◆ EXERCISE REQUIREMENTS
In the records below, find the line containing "Edifício Azul" and the line containing "gestionnaires qui serve"; please repeat exactly the lines from one to the other, both included, and nothing more.

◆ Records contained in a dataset
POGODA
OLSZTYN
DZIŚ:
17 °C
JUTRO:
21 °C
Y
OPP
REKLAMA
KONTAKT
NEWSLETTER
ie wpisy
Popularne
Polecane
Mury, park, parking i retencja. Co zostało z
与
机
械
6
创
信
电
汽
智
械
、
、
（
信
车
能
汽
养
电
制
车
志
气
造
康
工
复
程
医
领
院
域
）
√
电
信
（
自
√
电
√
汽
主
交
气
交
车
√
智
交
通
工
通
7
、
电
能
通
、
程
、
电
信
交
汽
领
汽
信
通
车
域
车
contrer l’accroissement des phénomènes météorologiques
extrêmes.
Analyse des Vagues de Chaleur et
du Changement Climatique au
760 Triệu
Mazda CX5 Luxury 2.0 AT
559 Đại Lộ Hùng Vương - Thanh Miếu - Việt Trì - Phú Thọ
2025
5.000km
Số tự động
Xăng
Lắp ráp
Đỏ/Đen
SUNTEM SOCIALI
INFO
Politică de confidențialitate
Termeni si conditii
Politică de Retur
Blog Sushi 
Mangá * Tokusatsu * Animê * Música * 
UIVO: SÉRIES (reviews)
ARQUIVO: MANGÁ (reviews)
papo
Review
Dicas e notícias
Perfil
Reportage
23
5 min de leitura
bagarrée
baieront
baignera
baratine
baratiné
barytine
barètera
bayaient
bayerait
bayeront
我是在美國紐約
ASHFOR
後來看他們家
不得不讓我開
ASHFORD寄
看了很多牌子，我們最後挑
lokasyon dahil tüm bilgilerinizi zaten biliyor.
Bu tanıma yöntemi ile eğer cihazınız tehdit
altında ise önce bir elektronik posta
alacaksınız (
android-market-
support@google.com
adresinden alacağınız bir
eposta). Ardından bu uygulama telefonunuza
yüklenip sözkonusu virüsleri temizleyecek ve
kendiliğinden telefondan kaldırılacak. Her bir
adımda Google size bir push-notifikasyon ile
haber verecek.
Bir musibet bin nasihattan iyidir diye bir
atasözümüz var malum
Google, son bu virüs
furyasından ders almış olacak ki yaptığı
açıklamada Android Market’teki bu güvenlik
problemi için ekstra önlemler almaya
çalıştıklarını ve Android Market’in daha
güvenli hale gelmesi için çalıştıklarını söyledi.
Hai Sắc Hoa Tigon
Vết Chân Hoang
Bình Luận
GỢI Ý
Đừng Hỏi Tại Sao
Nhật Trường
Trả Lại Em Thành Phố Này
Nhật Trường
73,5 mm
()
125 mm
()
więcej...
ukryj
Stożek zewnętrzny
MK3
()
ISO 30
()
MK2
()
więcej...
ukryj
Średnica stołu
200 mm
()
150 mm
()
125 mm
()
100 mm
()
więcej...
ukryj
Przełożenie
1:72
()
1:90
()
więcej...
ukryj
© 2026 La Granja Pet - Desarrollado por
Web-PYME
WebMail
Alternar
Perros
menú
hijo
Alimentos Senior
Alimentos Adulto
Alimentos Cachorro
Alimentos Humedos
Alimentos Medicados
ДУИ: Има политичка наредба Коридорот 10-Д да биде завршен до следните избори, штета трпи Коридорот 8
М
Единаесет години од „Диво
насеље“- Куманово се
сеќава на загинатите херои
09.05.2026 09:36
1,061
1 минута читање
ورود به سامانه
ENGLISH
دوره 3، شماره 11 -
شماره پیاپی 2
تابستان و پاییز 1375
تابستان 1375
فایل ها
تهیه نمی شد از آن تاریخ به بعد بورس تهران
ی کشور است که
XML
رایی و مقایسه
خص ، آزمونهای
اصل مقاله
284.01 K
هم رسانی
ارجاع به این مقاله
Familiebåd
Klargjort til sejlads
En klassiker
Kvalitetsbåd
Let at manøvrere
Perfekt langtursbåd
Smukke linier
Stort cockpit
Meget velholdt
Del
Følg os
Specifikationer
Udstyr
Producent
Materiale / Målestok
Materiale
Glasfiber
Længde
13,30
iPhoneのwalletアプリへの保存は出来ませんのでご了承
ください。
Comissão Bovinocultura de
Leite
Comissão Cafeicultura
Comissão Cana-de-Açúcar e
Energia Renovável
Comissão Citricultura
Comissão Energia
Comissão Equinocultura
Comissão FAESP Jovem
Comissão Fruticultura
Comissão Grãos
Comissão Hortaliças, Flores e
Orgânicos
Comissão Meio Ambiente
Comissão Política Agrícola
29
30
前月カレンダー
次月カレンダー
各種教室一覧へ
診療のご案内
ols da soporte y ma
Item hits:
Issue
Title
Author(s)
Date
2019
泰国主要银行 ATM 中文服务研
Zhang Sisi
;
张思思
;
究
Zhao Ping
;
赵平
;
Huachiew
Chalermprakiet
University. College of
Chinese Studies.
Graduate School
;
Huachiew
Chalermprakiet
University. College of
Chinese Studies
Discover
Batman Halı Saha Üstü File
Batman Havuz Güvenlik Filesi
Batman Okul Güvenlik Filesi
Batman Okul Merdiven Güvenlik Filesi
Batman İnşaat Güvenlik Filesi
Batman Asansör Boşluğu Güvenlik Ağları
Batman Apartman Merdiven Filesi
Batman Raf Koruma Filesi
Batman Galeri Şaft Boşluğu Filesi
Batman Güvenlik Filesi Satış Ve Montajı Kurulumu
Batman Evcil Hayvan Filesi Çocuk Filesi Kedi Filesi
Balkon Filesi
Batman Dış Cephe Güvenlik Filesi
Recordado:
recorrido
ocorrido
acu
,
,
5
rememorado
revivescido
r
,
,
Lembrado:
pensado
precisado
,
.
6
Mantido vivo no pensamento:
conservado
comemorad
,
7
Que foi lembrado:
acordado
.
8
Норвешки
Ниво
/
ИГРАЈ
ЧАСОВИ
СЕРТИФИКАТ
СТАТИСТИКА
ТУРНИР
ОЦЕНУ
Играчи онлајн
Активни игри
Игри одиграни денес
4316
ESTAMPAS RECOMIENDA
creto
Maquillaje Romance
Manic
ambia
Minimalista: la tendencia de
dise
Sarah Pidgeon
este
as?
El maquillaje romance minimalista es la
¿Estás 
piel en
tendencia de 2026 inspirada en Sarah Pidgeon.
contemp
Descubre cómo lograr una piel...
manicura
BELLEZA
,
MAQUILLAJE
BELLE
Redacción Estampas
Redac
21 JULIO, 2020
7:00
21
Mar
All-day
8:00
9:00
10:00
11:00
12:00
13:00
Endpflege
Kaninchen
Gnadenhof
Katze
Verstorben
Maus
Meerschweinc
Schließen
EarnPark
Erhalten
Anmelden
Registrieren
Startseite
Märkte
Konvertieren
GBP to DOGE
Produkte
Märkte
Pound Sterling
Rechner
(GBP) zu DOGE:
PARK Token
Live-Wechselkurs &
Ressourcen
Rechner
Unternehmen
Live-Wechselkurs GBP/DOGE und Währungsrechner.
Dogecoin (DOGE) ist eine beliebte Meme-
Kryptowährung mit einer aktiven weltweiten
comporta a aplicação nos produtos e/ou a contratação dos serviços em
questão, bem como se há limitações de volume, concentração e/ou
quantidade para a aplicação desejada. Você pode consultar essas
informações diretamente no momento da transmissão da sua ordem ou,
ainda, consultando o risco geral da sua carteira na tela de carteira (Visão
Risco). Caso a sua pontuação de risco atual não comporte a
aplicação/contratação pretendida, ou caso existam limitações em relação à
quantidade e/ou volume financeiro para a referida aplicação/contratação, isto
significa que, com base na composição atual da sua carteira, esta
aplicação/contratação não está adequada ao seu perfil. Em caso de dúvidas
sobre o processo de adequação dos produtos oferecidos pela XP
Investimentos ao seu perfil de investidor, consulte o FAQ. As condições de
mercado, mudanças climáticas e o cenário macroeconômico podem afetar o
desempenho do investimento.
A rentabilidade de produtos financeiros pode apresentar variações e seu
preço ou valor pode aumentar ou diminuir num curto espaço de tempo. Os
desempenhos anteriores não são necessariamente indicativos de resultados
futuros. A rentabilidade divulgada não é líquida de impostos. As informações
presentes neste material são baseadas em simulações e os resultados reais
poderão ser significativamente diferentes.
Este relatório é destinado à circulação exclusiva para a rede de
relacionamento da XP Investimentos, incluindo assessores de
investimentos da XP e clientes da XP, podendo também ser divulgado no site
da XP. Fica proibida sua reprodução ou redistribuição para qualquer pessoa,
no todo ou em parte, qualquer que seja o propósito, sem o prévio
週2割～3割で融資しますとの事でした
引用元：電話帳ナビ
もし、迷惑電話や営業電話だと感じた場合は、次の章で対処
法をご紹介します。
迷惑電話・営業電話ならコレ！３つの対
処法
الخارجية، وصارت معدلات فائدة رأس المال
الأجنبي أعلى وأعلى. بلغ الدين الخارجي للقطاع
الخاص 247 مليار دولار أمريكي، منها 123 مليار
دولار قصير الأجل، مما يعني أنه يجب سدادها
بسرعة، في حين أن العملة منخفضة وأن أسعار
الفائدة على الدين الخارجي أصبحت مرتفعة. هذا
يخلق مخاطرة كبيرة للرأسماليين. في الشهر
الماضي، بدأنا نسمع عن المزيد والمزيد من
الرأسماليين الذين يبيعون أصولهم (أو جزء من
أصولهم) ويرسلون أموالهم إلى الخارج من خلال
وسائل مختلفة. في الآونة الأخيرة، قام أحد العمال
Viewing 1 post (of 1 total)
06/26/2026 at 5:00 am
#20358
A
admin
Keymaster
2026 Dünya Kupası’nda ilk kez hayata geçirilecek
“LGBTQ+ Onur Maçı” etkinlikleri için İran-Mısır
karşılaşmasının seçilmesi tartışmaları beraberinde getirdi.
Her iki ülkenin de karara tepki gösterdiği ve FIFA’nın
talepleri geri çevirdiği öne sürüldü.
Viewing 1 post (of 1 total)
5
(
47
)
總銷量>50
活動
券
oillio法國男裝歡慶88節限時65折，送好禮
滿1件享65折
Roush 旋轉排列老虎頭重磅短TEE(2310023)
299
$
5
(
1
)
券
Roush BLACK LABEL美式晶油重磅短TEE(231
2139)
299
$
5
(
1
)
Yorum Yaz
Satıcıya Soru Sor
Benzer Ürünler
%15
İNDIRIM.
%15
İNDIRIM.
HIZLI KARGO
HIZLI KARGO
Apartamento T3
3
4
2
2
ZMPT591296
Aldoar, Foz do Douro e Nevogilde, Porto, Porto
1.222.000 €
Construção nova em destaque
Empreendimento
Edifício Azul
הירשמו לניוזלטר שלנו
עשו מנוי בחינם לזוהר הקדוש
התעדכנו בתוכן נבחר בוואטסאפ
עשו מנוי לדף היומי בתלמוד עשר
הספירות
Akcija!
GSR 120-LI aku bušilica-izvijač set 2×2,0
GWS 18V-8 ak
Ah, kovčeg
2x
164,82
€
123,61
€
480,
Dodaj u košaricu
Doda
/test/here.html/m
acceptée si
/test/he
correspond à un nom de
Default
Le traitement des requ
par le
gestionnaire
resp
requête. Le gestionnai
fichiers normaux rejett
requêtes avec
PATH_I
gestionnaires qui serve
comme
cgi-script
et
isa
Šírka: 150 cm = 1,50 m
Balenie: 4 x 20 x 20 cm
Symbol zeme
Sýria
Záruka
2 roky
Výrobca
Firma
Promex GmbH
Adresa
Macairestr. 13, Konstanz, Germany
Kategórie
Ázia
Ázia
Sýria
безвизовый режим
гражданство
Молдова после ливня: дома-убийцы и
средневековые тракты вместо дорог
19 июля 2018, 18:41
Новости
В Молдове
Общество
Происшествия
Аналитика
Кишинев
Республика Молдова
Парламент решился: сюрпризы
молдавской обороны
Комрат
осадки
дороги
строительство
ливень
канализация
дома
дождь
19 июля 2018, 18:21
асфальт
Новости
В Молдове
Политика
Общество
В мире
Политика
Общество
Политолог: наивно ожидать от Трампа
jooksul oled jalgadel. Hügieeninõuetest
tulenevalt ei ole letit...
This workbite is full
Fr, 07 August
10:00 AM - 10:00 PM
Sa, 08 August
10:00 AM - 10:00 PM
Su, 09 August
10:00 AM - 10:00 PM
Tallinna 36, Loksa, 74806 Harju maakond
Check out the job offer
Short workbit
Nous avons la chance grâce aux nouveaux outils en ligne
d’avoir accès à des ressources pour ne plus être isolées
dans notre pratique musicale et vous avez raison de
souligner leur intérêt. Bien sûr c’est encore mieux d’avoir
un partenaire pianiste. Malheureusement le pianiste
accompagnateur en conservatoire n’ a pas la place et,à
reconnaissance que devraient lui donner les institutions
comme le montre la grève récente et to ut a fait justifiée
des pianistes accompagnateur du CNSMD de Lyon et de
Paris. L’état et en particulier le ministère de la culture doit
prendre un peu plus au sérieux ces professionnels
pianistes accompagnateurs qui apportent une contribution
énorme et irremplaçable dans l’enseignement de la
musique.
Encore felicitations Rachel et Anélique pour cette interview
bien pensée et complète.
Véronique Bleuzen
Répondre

◆ RESULT OF THIS TASK
Edifício Azul
הירשמו לניוזלטר שלנו
עשו מנוי בחינם לזוהר הקדוש
התעדכנו בתוכן נבחר בוואטסאפ
עשו מנוי לדף היומי בתלמוד עשר
הספירות
Akcija!
GSR 120-LI aku bušilica-izvijač set 2×2,0
GWS 18V-8 ak
Ah, kovčeg
2x
164,82
€
123,61
€
480,
Dodaj u košaricu
Doda
/test/here.html/m
acceptée si
/test/he
correspond à un nom de
Default
Le traitement des requ
par le
gestionnaire
resp
requête. Le gestionnai
fichiers normaux rejett
requêtes avec
PATH_I
gestionnaires qui serve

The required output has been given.